**** Data extracts ****

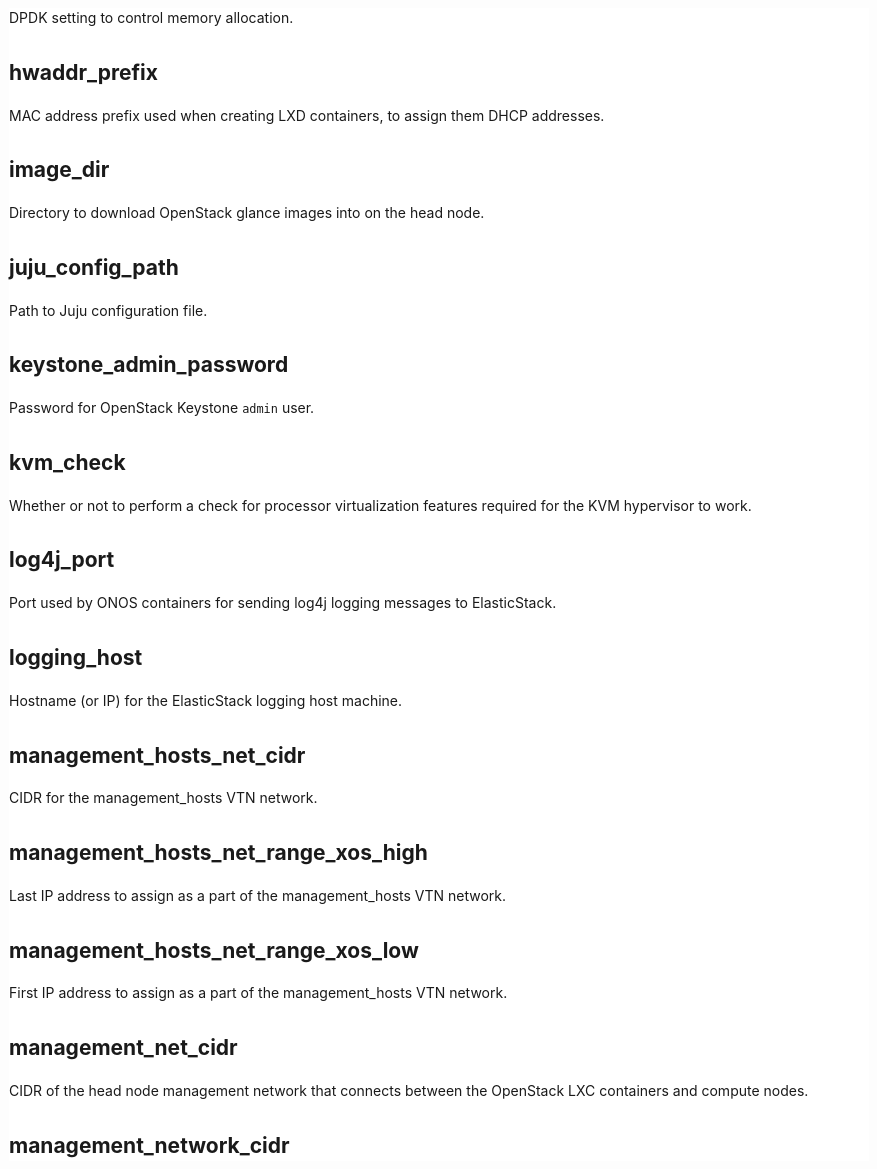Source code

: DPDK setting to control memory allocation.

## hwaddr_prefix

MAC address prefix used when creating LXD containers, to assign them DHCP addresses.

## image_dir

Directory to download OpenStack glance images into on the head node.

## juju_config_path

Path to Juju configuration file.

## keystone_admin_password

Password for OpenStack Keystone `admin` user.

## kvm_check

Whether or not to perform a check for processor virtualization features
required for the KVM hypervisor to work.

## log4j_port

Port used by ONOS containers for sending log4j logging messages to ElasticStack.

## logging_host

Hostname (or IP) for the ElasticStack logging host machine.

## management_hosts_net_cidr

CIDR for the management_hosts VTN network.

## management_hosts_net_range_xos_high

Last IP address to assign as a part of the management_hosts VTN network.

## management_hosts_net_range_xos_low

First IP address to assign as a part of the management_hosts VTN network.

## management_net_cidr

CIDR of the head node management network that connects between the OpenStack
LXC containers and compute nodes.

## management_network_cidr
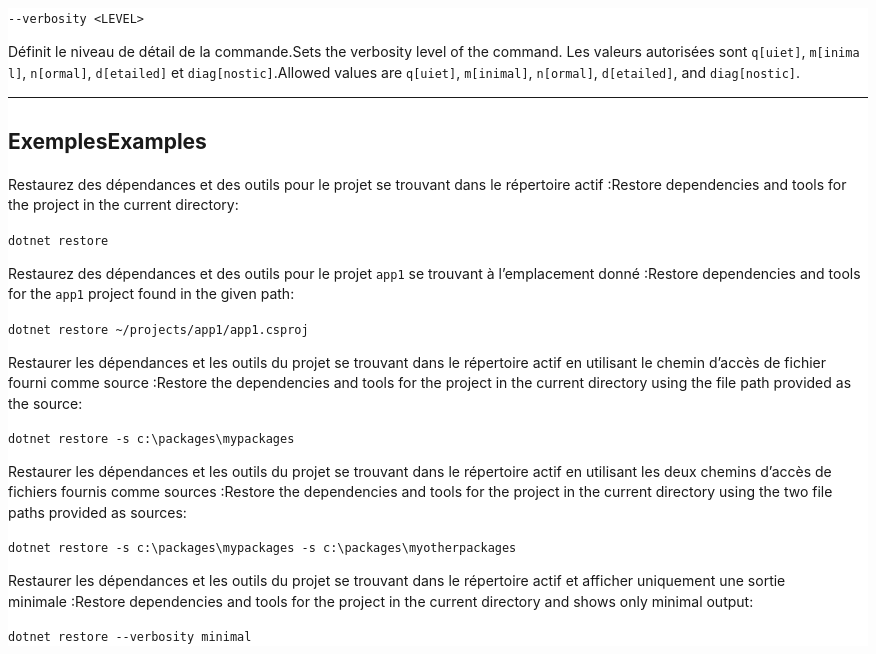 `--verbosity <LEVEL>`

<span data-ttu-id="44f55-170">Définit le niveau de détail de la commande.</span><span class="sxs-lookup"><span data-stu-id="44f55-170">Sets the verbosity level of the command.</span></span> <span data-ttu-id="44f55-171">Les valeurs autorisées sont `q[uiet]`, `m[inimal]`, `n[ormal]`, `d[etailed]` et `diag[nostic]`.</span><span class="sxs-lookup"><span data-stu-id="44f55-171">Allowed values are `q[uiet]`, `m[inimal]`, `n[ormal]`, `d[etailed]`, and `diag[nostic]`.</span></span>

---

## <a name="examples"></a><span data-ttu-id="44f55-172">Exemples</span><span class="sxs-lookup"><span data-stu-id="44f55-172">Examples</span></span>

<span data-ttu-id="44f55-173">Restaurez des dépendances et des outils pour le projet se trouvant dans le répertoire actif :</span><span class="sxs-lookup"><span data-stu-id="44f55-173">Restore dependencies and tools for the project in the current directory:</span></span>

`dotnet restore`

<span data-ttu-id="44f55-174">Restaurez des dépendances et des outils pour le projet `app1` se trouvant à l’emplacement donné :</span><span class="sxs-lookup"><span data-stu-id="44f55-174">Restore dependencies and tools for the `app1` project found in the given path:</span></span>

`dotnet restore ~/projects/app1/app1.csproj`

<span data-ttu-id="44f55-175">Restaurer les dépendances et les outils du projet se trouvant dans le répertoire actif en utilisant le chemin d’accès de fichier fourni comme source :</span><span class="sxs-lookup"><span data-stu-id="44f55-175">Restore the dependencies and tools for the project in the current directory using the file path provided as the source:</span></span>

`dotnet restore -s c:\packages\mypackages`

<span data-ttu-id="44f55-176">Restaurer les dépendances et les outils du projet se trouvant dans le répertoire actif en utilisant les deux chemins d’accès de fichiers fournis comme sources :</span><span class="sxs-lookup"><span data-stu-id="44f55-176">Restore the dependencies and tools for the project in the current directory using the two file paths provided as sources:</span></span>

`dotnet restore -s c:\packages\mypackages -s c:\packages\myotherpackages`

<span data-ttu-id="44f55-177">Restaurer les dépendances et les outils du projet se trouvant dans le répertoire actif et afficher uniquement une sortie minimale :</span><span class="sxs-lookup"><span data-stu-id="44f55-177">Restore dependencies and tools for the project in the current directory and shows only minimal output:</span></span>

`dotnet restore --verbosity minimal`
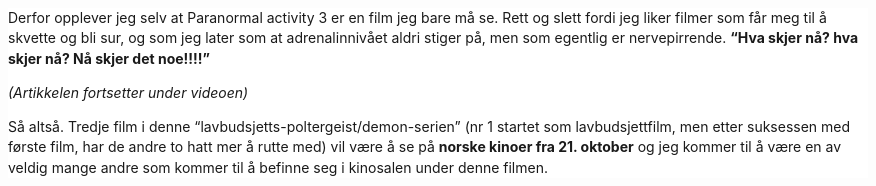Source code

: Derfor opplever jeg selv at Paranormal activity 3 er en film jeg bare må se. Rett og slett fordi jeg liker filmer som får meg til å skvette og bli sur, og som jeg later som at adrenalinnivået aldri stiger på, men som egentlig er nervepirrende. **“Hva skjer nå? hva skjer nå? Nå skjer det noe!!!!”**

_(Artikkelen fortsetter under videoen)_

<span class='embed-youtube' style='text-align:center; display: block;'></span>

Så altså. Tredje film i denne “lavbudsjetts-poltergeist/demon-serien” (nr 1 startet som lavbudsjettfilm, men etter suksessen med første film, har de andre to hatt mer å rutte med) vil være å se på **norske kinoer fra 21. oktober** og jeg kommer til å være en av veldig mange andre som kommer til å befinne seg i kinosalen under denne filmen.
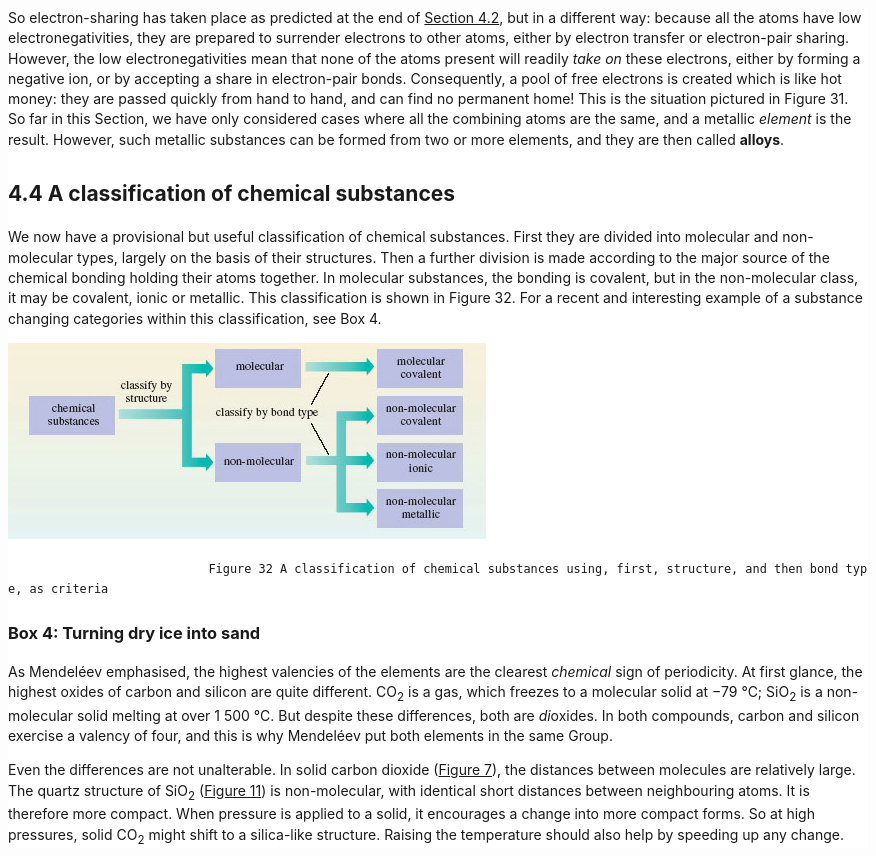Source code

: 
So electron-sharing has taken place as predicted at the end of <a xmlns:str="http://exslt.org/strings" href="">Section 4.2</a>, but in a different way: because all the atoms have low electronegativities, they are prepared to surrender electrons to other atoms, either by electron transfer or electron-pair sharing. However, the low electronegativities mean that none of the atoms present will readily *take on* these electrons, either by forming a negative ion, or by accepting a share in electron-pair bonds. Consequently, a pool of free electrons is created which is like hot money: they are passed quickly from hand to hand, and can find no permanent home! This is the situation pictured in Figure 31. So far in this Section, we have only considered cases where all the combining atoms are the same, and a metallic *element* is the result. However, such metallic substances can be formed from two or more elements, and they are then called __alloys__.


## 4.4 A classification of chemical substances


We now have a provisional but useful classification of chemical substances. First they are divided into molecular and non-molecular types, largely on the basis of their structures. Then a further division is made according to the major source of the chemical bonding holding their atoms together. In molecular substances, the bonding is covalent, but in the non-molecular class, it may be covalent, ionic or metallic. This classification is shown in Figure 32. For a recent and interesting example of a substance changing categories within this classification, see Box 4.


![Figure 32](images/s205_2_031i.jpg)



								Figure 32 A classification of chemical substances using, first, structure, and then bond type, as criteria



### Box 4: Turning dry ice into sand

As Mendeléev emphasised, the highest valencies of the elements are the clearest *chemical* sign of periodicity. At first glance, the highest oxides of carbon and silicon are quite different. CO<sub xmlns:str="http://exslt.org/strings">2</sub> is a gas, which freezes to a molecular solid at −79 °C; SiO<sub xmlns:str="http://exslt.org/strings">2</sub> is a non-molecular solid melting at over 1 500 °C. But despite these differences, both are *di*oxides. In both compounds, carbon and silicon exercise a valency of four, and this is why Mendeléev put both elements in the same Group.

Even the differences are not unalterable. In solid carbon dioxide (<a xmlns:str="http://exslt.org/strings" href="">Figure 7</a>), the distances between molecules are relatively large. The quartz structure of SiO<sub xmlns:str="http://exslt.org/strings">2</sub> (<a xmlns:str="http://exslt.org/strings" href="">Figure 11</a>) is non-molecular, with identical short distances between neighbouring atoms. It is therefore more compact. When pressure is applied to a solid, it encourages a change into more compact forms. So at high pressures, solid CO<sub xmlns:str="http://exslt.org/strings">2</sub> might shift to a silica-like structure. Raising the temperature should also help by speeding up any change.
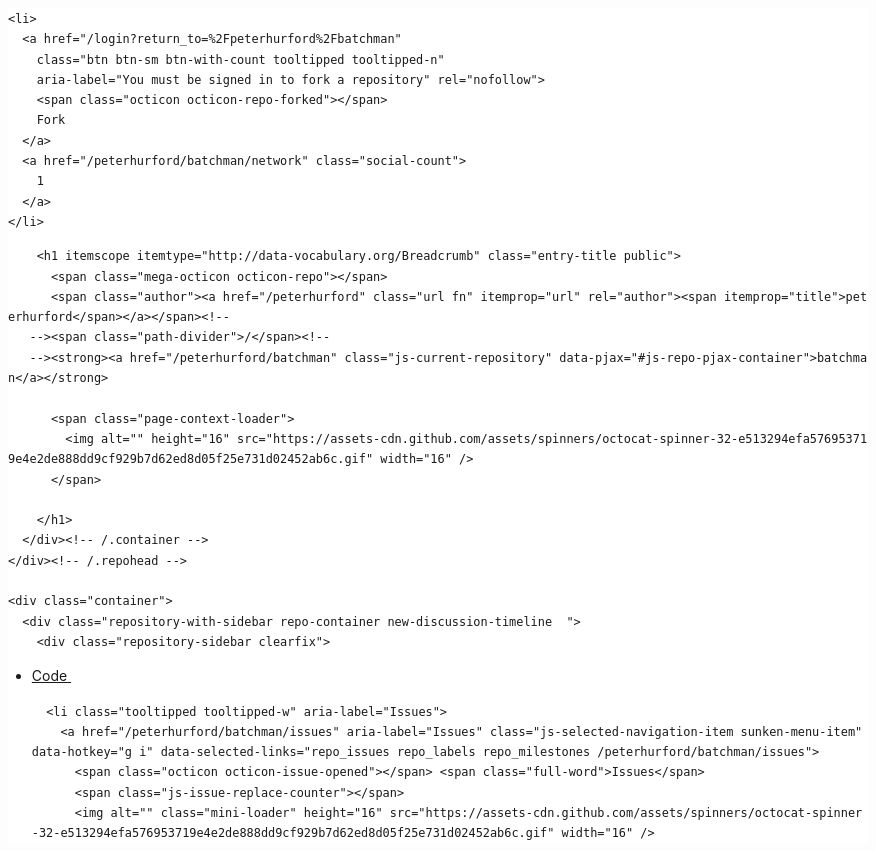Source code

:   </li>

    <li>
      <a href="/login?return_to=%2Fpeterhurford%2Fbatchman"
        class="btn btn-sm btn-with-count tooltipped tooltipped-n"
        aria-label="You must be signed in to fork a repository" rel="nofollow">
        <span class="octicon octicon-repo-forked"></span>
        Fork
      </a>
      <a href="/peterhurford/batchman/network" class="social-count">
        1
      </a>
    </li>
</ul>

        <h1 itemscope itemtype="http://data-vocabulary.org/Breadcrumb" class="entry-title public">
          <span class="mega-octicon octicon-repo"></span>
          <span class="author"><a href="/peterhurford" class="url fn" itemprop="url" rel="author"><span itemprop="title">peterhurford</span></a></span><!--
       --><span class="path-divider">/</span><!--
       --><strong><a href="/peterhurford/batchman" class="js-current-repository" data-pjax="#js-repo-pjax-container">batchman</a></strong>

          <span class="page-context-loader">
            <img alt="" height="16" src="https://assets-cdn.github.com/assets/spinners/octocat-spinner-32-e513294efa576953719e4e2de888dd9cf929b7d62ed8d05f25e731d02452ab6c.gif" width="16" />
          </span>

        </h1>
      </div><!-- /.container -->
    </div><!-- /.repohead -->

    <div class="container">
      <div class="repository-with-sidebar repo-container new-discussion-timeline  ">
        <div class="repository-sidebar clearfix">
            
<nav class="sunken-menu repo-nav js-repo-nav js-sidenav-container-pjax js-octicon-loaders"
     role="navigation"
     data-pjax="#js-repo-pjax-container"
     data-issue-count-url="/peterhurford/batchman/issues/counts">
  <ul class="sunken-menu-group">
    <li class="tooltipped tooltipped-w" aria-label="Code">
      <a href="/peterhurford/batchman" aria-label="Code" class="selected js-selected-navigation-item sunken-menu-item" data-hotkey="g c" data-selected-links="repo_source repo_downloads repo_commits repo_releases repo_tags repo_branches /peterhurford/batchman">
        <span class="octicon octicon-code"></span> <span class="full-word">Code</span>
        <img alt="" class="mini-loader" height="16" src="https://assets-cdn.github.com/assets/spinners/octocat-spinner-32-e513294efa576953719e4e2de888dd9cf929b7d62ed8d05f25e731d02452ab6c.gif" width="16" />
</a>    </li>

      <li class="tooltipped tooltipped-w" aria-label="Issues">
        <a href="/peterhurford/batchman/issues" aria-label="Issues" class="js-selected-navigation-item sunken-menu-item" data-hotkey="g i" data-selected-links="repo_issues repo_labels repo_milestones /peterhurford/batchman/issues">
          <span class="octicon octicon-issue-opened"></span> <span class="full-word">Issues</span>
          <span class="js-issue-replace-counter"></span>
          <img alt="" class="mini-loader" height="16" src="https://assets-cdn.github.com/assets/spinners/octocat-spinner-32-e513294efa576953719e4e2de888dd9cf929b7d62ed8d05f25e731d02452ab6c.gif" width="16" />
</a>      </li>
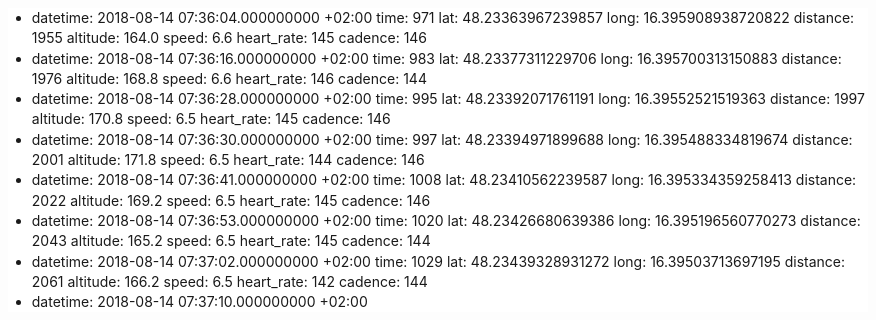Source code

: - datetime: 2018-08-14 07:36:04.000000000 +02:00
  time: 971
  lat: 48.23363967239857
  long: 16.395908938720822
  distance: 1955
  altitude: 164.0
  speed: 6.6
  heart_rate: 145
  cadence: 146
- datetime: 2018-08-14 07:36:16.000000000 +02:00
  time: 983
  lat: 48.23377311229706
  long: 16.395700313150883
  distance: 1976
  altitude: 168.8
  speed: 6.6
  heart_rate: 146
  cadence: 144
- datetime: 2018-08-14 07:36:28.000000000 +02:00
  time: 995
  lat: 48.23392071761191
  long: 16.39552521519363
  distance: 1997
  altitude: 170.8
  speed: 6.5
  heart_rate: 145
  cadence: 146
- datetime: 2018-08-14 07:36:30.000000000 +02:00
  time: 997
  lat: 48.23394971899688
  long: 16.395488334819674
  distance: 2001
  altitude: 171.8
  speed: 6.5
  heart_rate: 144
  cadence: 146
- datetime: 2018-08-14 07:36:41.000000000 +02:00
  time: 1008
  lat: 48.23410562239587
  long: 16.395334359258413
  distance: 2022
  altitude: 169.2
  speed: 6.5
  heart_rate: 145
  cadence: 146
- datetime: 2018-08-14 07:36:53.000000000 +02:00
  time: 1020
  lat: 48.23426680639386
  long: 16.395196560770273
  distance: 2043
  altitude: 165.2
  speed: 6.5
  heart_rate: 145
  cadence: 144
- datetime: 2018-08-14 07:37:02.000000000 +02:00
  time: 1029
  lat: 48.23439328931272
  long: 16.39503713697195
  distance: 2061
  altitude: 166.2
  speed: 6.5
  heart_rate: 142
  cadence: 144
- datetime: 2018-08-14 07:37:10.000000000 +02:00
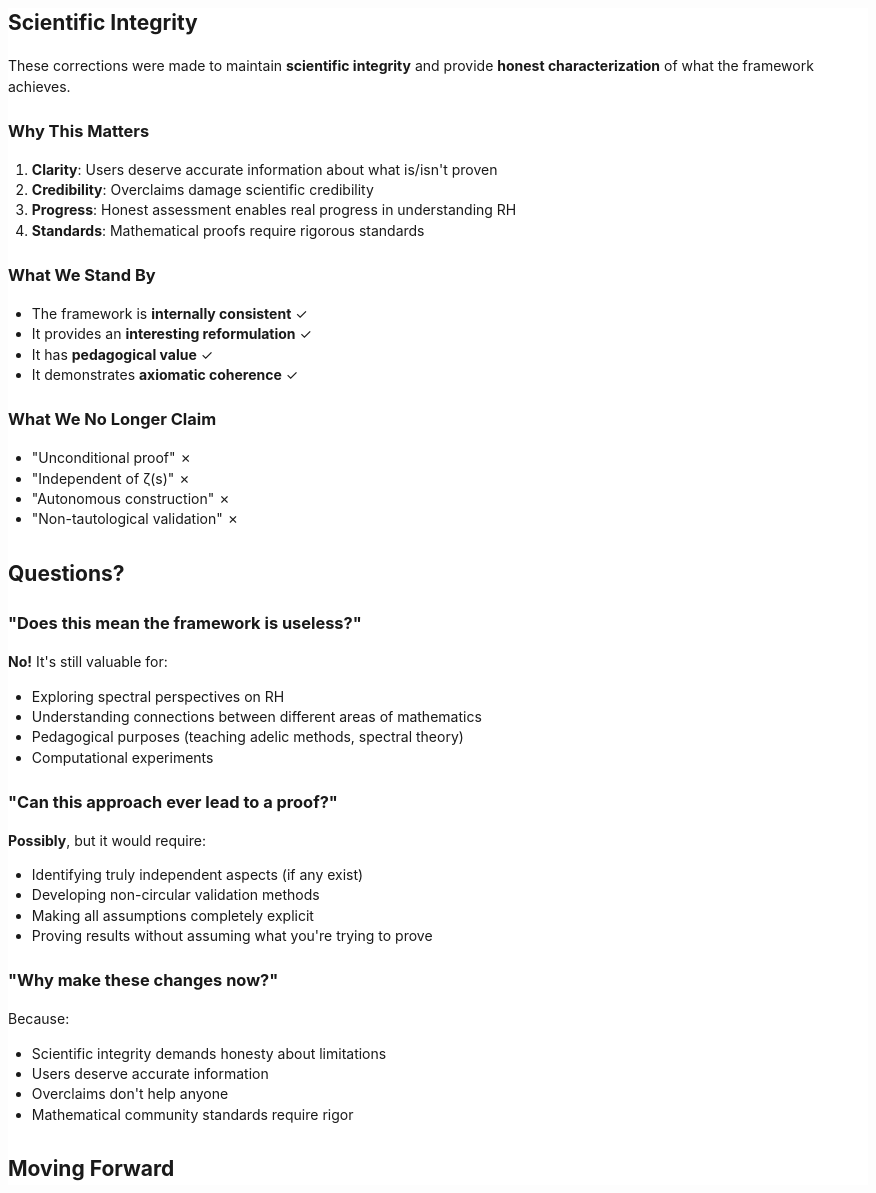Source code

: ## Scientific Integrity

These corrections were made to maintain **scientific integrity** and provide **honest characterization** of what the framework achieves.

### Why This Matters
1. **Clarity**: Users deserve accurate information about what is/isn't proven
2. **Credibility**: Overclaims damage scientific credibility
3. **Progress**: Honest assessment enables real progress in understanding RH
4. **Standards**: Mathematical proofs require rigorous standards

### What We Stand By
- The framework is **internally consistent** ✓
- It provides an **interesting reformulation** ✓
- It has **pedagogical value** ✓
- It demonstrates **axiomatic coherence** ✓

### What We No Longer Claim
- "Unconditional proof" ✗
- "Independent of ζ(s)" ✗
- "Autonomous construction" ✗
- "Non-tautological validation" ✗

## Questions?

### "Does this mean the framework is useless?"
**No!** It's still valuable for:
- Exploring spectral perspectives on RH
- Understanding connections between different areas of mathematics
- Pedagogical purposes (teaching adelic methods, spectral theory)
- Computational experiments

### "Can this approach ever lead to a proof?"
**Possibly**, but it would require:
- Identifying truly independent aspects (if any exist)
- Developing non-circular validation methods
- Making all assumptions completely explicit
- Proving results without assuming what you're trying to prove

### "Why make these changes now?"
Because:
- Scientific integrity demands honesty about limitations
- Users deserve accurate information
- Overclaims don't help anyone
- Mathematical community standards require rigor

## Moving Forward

****

▶ [The task]: Print the lines from the one containing "## keystone_admin_password" up to and including the one containing "## management_hosts_net_cidr", keeping every character as it appears in the records.

▶ [Result]:
## keystone_admin_password

Password for OpenStack Keystone `admin` user.

## kvm_check

Whether or not to perform a check for processor virtualization features
required for the KVM hypervisor to work.

## log4j_port

Port used by ONOS containers for sending log4j logging messages to ElasticStack.

## logging_host

Hostname (or IP) for the ElasticStack logging host machine.

## management_hosts_net_cidr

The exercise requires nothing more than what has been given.